Howard S. Bugbee v. Commissioner
34 T.C.M. 291 (Tax Ct. 1975)
Bugbee was friends with
Billings. They talked about various business ventures, and over the years
Bugbee gave Billings loans of almost $20k to investigate business
prospects. But Billings was a deadbeat who never followed through on any
prospects and never repaid the money.
Bugbee had IOUs from
Billings claiming that he'd repay with interest, but he never did.
When he filed his taxes,
Bugbee reported the $20k as a short-term capital loss (under 26 U.S.C. §166), and used
it to offset some capital gains he had that year.
The IRS denied the claim.
Bugbee appealed.
The IRS argued that Bugbee
hadn't established that the money he gave Billings was a loan, it could
have just been a gift. In addition, since the 'loans' were unsecured,
Bugbee did not have an expectation that he would be repaid.

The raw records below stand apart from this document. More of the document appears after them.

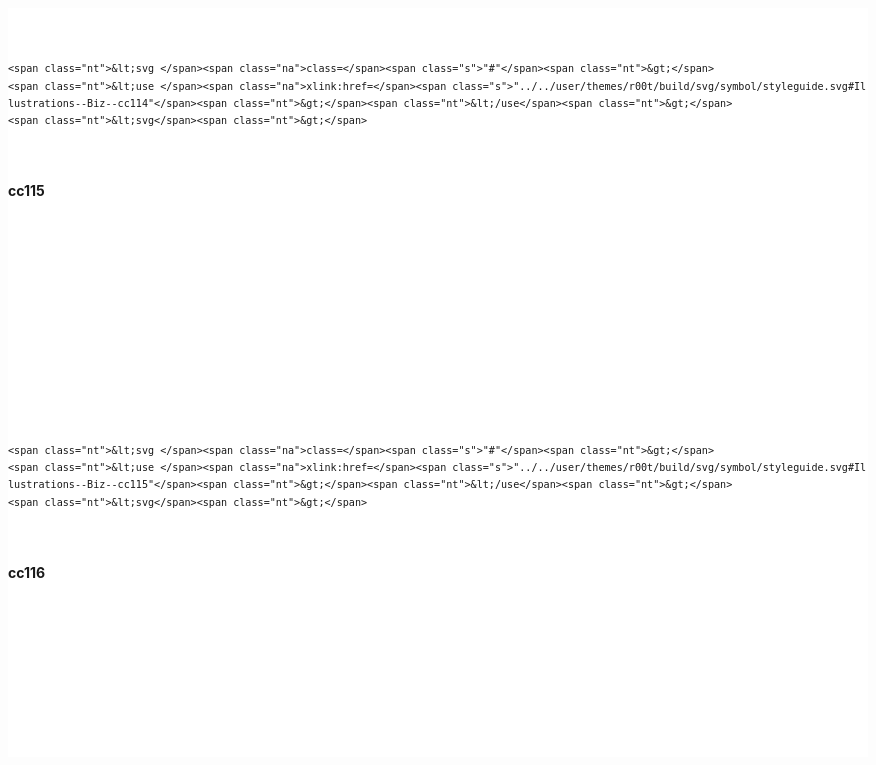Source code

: 
<div class="col-9">
<div class="highlight mt-4">
<pre><code class="language-html" data-lang="html">

	<span class="nt">&lt;svg </span><span class="na">class=</span><span class="s">"#"</span><span class="nt">&gt;</span>
	<span class="nt">&lt;use </span><span class="na">xlink:href=</span><span class="s">"../../user/themes/r00t/build/svg/symbol/styleguide.svg#Illustrations--Biz--cc114"</span><span class="nt">&gt;</span><span class="nt">&lt;/use</span><span class="nt">&gt;</span>
	<span class="nt">&lt;svg</span><span class="nt">&gt;</span>

</code></pre>
</div>

</div>
</div>





<div class="row">

<div class="col-3 text-center">
<h4 class="mt-4">cc115</h4>
<svg class="icon icon-xl">
<use xlink:href="../../user/themes/r00t/build/svg/symbol/styleguide.svg#Illustrations--Biz--cc115"></use>
</svg>
</div>


<div class="col-9">
<div class="highlight mt-4">
<pre><code class="language-html" data-lang="html">

	<span class="nt">&lt;svg </span><span class="na">class=</span><span class="s">"#"</span><span class="nt">&gt;</span>
	<span class="nt">&lt;use </span><span class="na">xlink:href=</span><span class="s">"../../user/themes/r00t/build/svg/symbol/styleguide.svg#Illustrations--Biz--cc115"</span><span class="nt">&gt;</span><span class="nt">&lt;/use</span><span class="nt">&gt;</span>
	<span class="nt">&lt;svg</span><span class="nt">&gt;</span>

</code></pre>
</div>

</div>
</div>





<div class="row">

<div class="col-3 text-center">
<h4 class="mt-4">cc116</h4>
<svg class="icon icon-xl">
<use xlink:href="../../user/themes/r00t/build/svg/symbol/styleguide.svg#Illustrations--Biz--cc116"></use>
</svg>
</div>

In order to count as a bad
debt short-term capital loss,
Bugbee would have to show evidence that he was in a debtor-creditor
relationship with Billings.
The Tax Court found for Bugbee
and allowed him to claim the short-term capital loss.
The Tax Court noted that to
qualify under §166 there must
first be a bona fide debt that arises from a debtor-creditor relationship
upon a valid and enforceable obligation to pay a fixed and determinable
sum of money.
Basically, the Court weighed
the evidence and found that although Bugbee was friends with Billings,
and Billings was objectively unlikely to ever pay him back, Bugbee
subjectively believed that he would be paid back.
Therefore, Bugbee satisfied
the condition that a debtor-creditor relationship had been established.